Fast and inexpensive DNA sequencing technology is beginning to impact society through applications ranging from personalized medicine to understanding of ecological systems enabled by second generation sequencers. Wider applicability of second-generation sequencing technology is limited, however, by the short length of the DNA fragments that can be read. Nanopore sequencing has the potential to overcome several shortcomings of state-of-the art short-read sequencing.

The goal of this project is to create new foundational theory and algorithms enabling several applications of nanopore sequencing. This research will support nanopore technology to become a leading next-generation sequencing approach. This project also contains a unique inter-university education and research program, which will include joint and collaborative student advising and curricular development.

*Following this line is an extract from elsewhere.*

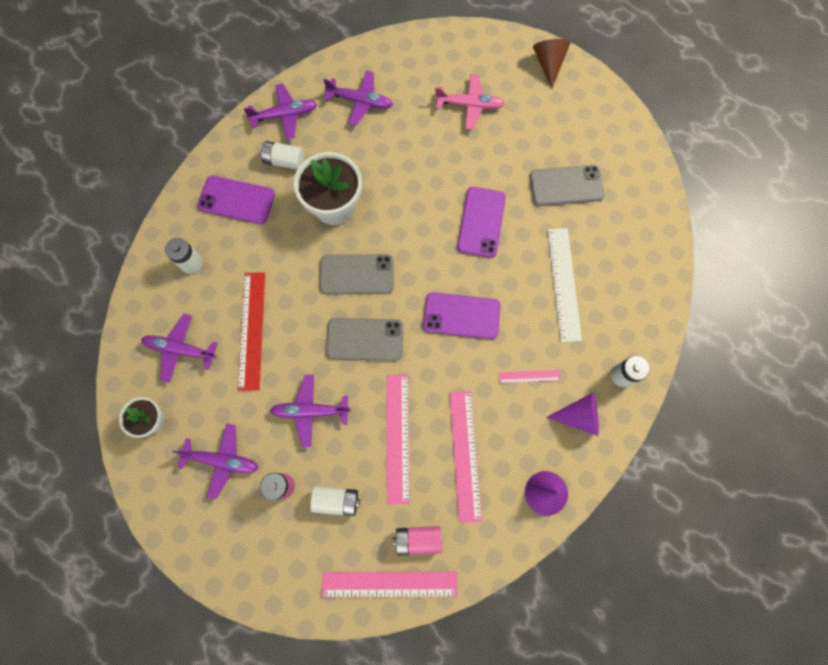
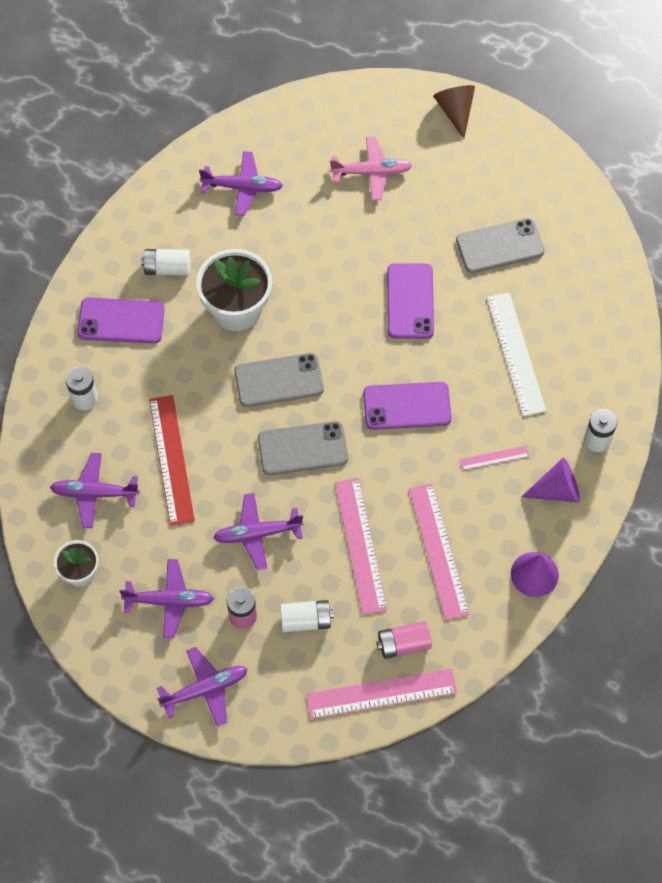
camera: 10 degrees left, 10 degrees down
purple plane [244,84,317,140] -> purple plane moved to [157,647,248,727]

To realize the advantages of nanopore sequencing, methods for reducing and combating sequencing errors need to be developed. In a nanopore sequencer, DNA is transmigrated through a nanopore, and the ion current variations through the pore are measured to infer the DNA sequence. The mapping from the DNA sequence to the observed current trace, has several impairments (causing errors) including multiple nucleotides affecting each observation, random variations in nanopore response, dwelling time variations, synchronization errors, and noise. This project develops a holistic approach using tools from information theory and bio-informatics based on multiple interacting thrusts:

  1.  Developing mathematical models,
  2.  Information theory for nanopore sequencing,
  3. Decoding algorithms exploiting the structure of the nanopore channel, and
  4.  The theory and methodology for applications in DNA forensics, DNA phasing and DNA information storage. We couple this with an existing experimental nanopore sequencing research program, guiding models and the theory/algorithms with specific data as well as validating these ideas.